Easy headset payment

There are rumors that Apple’s headset could be really expensive — like $3,000 expensive. And how would you pay for that? Apple has a solution: Apple Pay Later. Buy its headset with Apple Pay Later and — boom — you can split the cost into four interest-free payments with zero fees.

I can already hear the “four easy payments” echoing in my ears. It’s a little depressing, but Apple hardware is only getting more advanced and more expensive. Installment plans and whatnot are the only way for many people to afford them.

Too far?

It’s possible that I’m reading too much into Apple’s WWDC 2022 announcements, but Apple is not a company that just wings anything.
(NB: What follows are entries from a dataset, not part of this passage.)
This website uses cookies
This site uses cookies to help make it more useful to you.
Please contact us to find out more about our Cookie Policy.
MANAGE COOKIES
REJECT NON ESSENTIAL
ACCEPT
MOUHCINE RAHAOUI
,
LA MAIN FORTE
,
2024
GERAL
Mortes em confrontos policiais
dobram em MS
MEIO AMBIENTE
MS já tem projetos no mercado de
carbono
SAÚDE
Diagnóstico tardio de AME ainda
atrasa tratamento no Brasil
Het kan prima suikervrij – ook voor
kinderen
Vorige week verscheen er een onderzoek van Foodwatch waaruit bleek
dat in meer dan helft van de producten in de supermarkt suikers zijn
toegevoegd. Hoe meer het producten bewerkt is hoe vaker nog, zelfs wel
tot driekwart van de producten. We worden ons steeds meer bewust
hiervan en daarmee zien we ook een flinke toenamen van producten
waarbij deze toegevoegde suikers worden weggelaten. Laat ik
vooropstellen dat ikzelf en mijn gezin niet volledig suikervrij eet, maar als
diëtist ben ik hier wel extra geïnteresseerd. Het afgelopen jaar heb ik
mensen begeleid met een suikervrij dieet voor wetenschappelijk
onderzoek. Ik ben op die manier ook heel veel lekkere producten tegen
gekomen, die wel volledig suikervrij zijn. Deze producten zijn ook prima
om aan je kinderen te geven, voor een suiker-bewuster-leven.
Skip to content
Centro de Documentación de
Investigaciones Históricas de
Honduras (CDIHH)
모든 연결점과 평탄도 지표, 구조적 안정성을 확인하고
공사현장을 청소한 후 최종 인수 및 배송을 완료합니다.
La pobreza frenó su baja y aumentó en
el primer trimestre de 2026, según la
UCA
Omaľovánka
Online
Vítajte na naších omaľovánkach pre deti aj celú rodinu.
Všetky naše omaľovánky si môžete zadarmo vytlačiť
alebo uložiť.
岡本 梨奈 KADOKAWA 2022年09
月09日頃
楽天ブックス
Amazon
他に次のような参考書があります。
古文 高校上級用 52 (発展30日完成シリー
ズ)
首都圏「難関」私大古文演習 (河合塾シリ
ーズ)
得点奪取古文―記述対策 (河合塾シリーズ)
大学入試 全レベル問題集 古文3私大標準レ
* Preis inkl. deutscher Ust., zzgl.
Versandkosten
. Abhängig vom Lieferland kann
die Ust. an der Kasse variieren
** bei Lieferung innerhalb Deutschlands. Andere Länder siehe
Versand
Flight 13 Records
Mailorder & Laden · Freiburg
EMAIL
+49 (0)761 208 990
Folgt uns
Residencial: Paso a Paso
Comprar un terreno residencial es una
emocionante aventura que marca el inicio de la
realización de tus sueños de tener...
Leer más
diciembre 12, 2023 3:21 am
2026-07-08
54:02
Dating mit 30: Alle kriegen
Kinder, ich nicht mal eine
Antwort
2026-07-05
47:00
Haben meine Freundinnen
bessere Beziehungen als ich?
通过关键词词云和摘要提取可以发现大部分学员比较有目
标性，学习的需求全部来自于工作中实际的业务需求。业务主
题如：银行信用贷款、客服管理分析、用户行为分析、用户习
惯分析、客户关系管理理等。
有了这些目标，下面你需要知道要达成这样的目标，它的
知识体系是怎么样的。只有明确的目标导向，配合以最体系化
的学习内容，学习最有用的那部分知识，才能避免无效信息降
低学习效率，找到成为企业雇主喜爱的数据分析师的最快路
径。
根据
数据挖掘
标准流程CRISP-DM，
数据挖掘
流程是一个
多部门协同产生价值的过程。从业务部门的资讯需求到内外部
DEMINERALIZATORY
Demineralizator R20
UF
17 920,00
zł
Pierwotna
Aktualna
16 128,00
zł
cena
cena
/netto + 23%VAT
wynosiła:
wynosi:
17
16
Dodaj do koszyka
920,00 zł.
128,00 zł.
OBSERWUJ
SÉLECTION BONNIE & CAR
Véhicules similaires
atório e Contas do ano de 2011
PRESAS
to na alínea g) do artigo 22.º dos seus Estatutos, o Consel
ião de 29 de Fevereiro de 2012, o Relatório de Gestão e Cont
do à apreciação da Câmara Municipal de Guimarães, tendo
AR, VR, and mixed reality are platforms that will be built over decades. A headset might launch as early as next year, but Apple will be in it for the long haul.

Apple has been laying the groundwork for this mixed reality future for the better part of the last decade. ARKit, LiDAR scanners in iPhones and iPads, and skeletal tracking were all baby steps. You could also look at all of Apple’s advances in the entertainment space — original content with Apple TV+ and even courting hardcore game developers, like the people behind Resident Evil Village, with better graphics for its new Metal 3 API — as moves to create the backbone for a mixed reality headset. Meta has made content consumption and gaming core to the Quest 2. If Apple’s headset doesn’t have its own BeatSaber moment, the kids are not gonna go into debt trying to Apple Pay Later it off.

All of this is to say, the signs were all there at WWDC 2022. Apple’s AR/mixed reality future is coming and everything we’re using now is just a stepping stone to it.